Does positive scalar curvature imply vanishing of the simplicial volume on a closed Riemannian manifold? Are there any relationship between the scalar curvature and the simplicial volume? 
The simplicial volume is zero (positive) on Torus (Hyperbolic manifold) and those manifolds does not admit a Riemannian metric with positive scalar curvature.  What do we know  about the simplicial volume of a Riemannian manifold with positive scalar curvature?
 A: In a preliminary version of what would become Gromov's "A Dozen Problems, Questions and Conjectures about Positive Scalar Curvature", he writes on page 88:

Neither is one able to prove (or disprove) that manifolds with positive scalar
  curvatures have zero simplicial volumes.

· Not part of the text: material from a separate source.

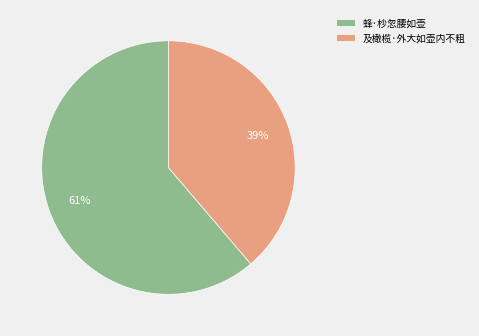

To the nearest percent, what is the combined percentage of 及橄榄·外大如壶内不粗 and 蜂·杪忽腰如壶?

100%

  Possibly, these conjectures need significant modifications to become realistic.

Simplicial volume didn't make it into the published version of these notes, maybe because he thought his conjectural relationship between scalar curvature and simplicial volume was too hopeless to be worth mentioning, but at any rate this is reasonable evidence that this question was an open problem in 2017, and I haven't seen any evidence of progress since then.

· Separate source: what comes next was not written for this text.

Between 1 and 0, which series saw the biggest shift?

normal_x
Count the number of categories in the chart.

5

A: By theorems of Wilking and Milnor (see On fundamental groups of manifolds of nonnegative curvature by Wilking), the fundamental group of a compact manifold with nonnegative sectional (not scalar, I've misread the original question) curvature is of polynomial growth. By Gromov's theorem, it is virtually nilpotent, hence amenable. Compact manifolds with amenable fundamental group have vanishing simplicial volume.